Sunday, October 06, 2013

Sunday Morning Links

Assorted content for your Sunday reading.

- Alex Himelfarb and Jordan Himelfarb comment on Canada's dangerously distorted conversation about public revenue and the purposes it can serve:
As we argue in our new book, Tax Is Not a Four-Letter Word, the Canadian tax conversation has become dangerously distorted. Any reasonable discussion of taxes must take into account the highly valued public services they buy. But in Canada, and throughout much of the Anglosphere, these inextricably linked concepts — taxes and public services — have somehow become divorced. We now live in an environment in which the first question we ask of any policy idea is “How much will it cost?” whereas we never ask of tax cuts “What will we lose?” Canada’s slow-motion austerity may blind us to the consequences, but they are no less real: a less resilient and generous country and a stunted political imagination.

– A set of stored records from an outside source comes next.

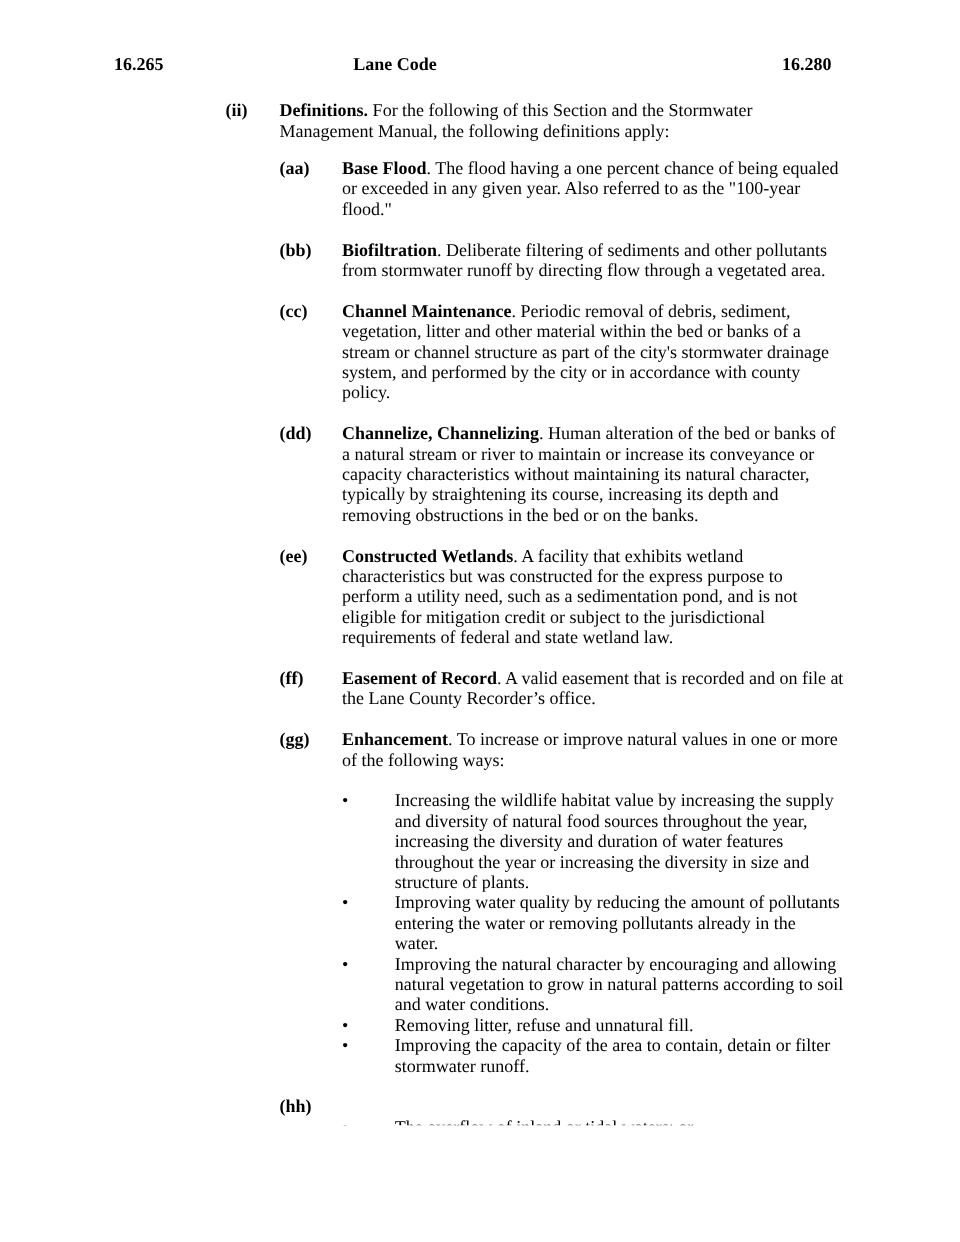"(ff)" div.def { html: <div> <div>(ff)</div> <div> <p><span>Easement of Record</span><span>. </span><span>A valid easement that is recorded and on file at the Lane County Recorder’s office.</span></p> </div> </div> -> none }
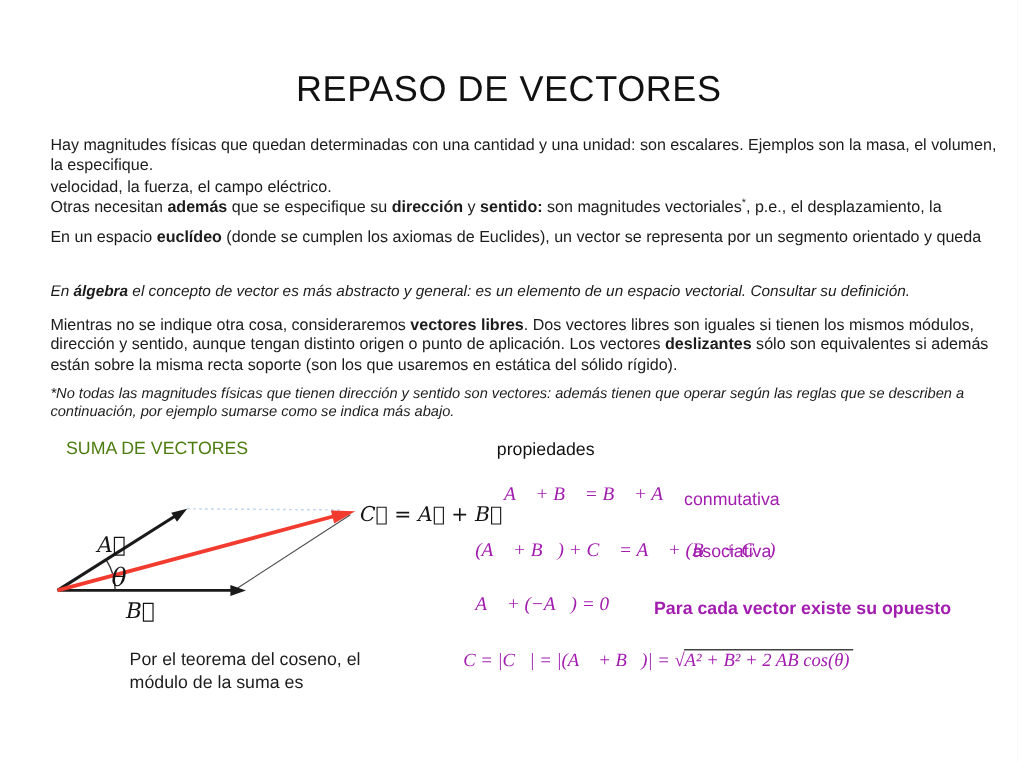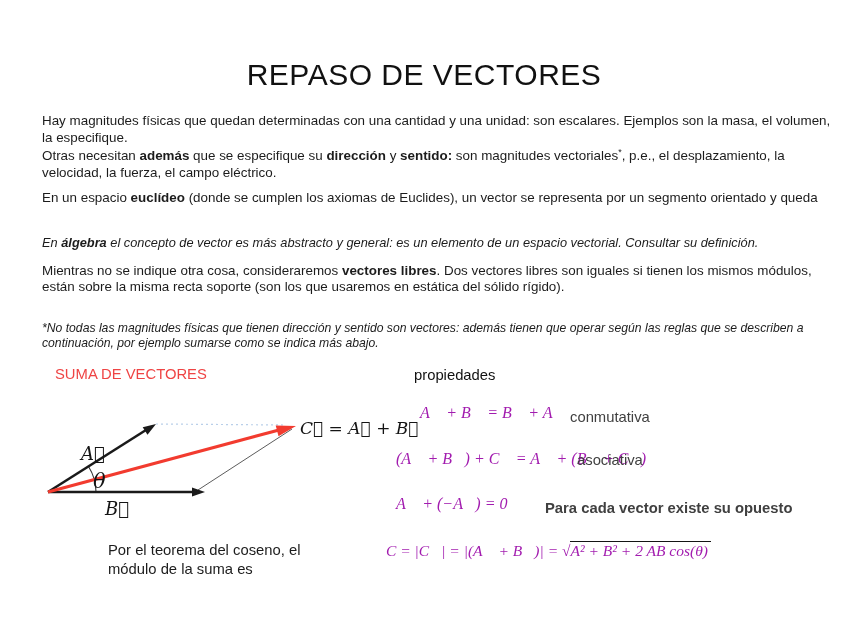"Otras necesitan además que se" div.line { order: before "velocidad, la fuerza, el campo" -> after "velocidad, la fuerza, el campo" }
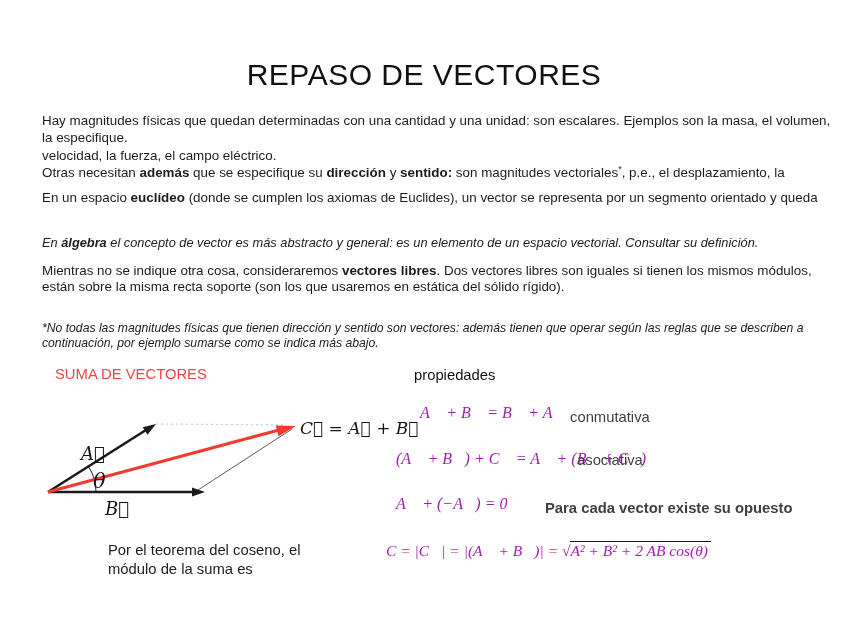"dirección y sentido, aunque tengan" div.line { html: none -> <div><span>dirección y sentido, aunque tengan distinto origen o punto de aplicación. Los vectores </span><span>deslizantes</span><span> sólo son equivalentes si además</span></div> }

It’s not surprising then that even as federal taxes as a share of GDP keep hitting new lows, even after billions in cuts over the last couple of decades by all levels of government whatever their political stripe, more reductions are in store. Income splitting, for instance, would put money in the hands of middle-class families, many of whom feel stretched by decades of income stagnation. But a strong case has been made by experts that this tax cut would treat families inequitably, would create disincentives to work for some and would deprive federal and provincial governments of billions that could be used to better serve families and children — say, infrastructure or child care.
..
The current conversation is a consequence of the neo-liberal economic policy that began to dominate American and British politics in the early 1980s, and emerged more slowly and subtly in Canada at around the same time. In this view, economic growth and individual freedom are best served by reducing government and its influence and letting the market do its work. Politically, tax cuts were treated as a free good — with little discussion of what public services would be lost and at what cost. We still get promises of tax cuts as though they will magically pay for themselves or will simply require greater efficiencies and less waste. Yet the numbers on waste never add up and the cuts inevitably lead to eroding public services, rising inequality, environmental deterioration and lost opportunity. There is no gravy train and no free lunch.
- But then, the Cons are going out of their way to set up government funding structures which avoid doing any good at all - including "social finance" intended to make sure that poverty is seen as a source of profit rather than a problem to be fixed, and a job grant system which may sound familiar to those of us who remember employer-focused child care tax credits which produced zero results.

- Meanwhile, Aaron Wherry documents the Cons' flat-out lies when it comes to the evidence of the effectiveness of physician-prescribed heroin as part of a rehabilitation program. Which fits all too well with the Cons' continued evidence-averse handling of the census. 

- Murray Mandryk joins the ranks of observers wondering why Brad Wall and the Saskatchewan Party have decided to pick a gratuitous fight with the province's First Nations over revenue sharing.

- Finally, Catherine Rampell reminds us how boom and bust cycles exacerbate inequality - as less-wealthy people are all too likely to end up buying in just at the end of the boom, while only the cash-rich can profit from the subsequent crash.